▸ PROMPT
Write out the data word for word, taking care that no picture is carried over.

▸ THE INPUT

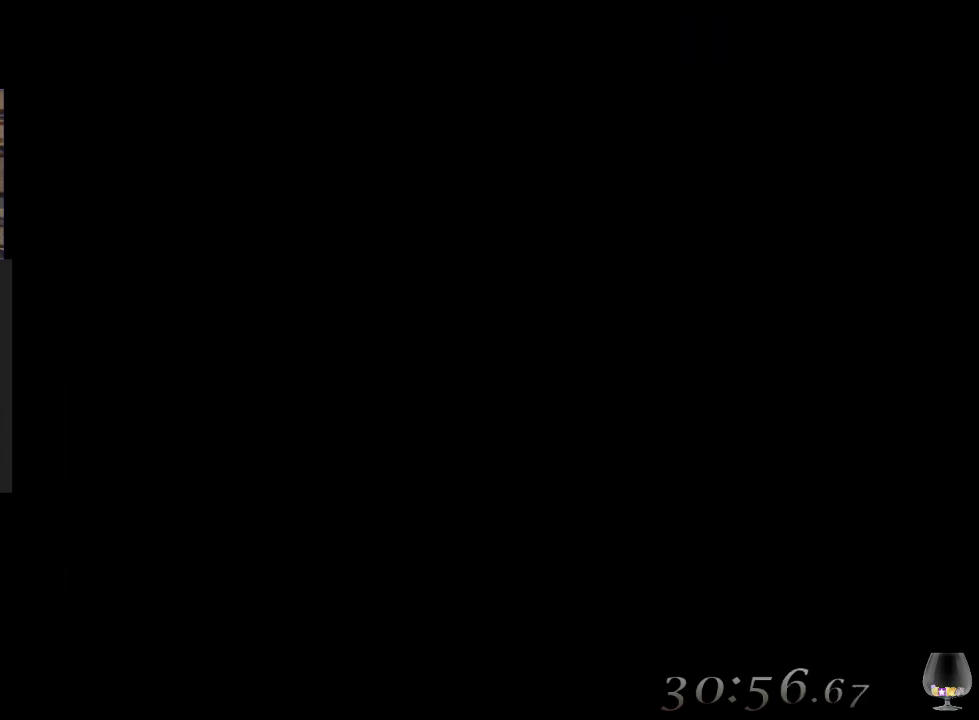
{"buttons": [], "left_stick": "center", "events": []}
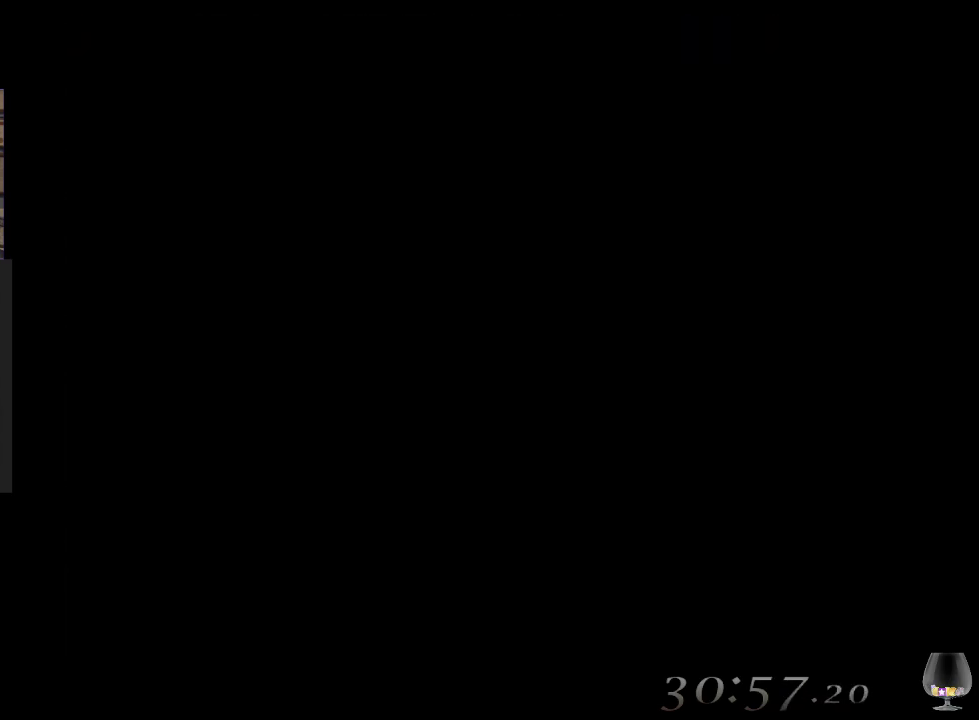
{"buttons": [], "left_stick": "center", "events": []}
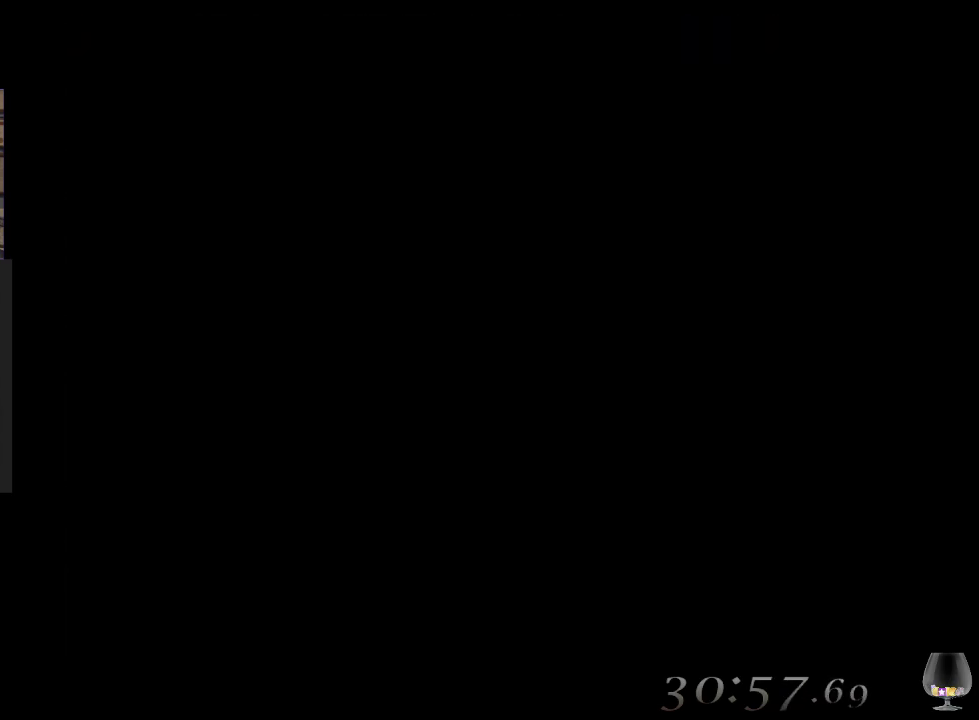
{"buttons": [], "left_stick": "center", "events": []}
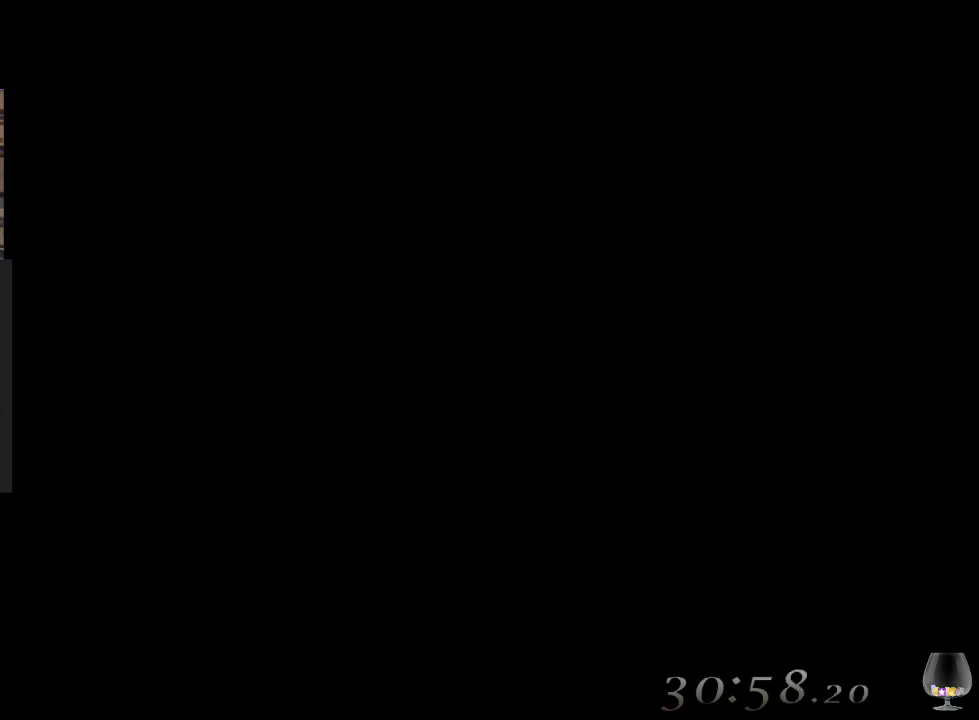
{"buttons": [], "left_stick": "center", "events": []}
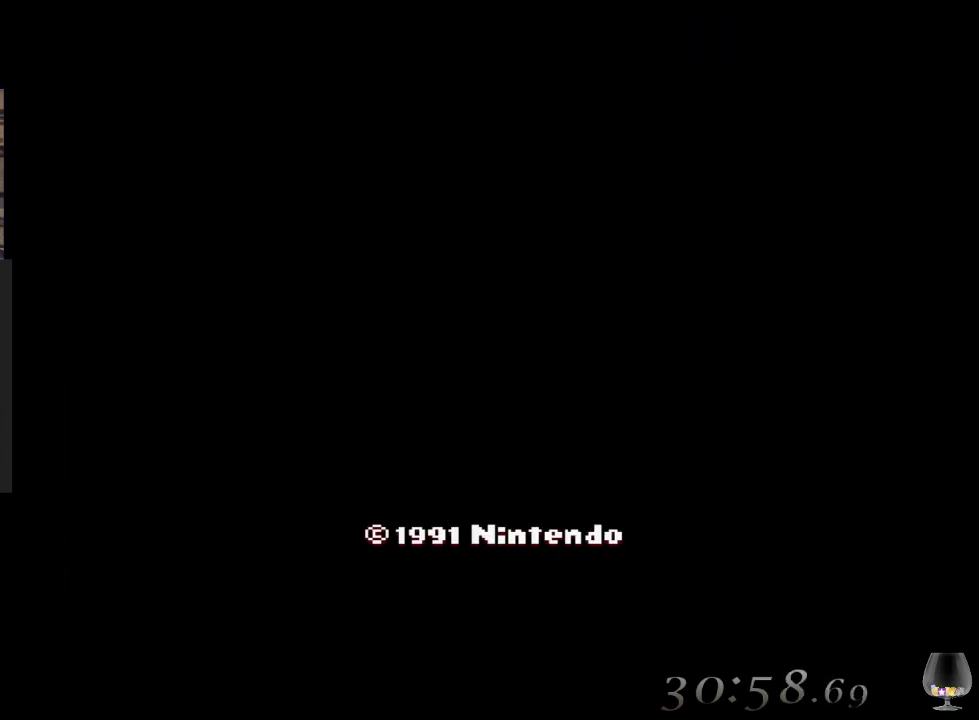
{"buttons": [], "left_stick": "center", "events": []}
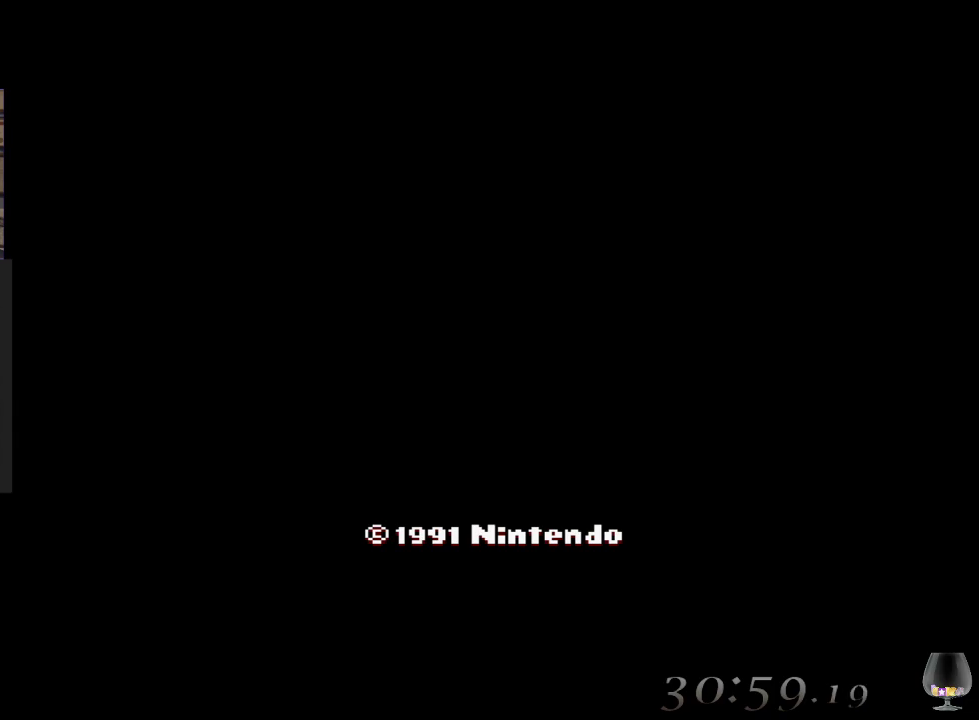
{"buttons": ["CIRCLE"], "left_stick": "center", "events": [[417, "CIRCLE", "down"]]}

▸ TASK OUTPUT
{"buttons": [], "left_stick": "center", "events": []}
{"buttons": [], "left_stick": "center", "events": []}
{"buttons": [], "left_stick": "center", "events": []}
{"buttons": [], "left_stick": "center", "events": []}
{"buttons": [], "left_stick": "center", "events": []}
{"buttons": ["CIRCLE"], "left_stick": "center", "events": [[417, "CIRCLE", "down"]]}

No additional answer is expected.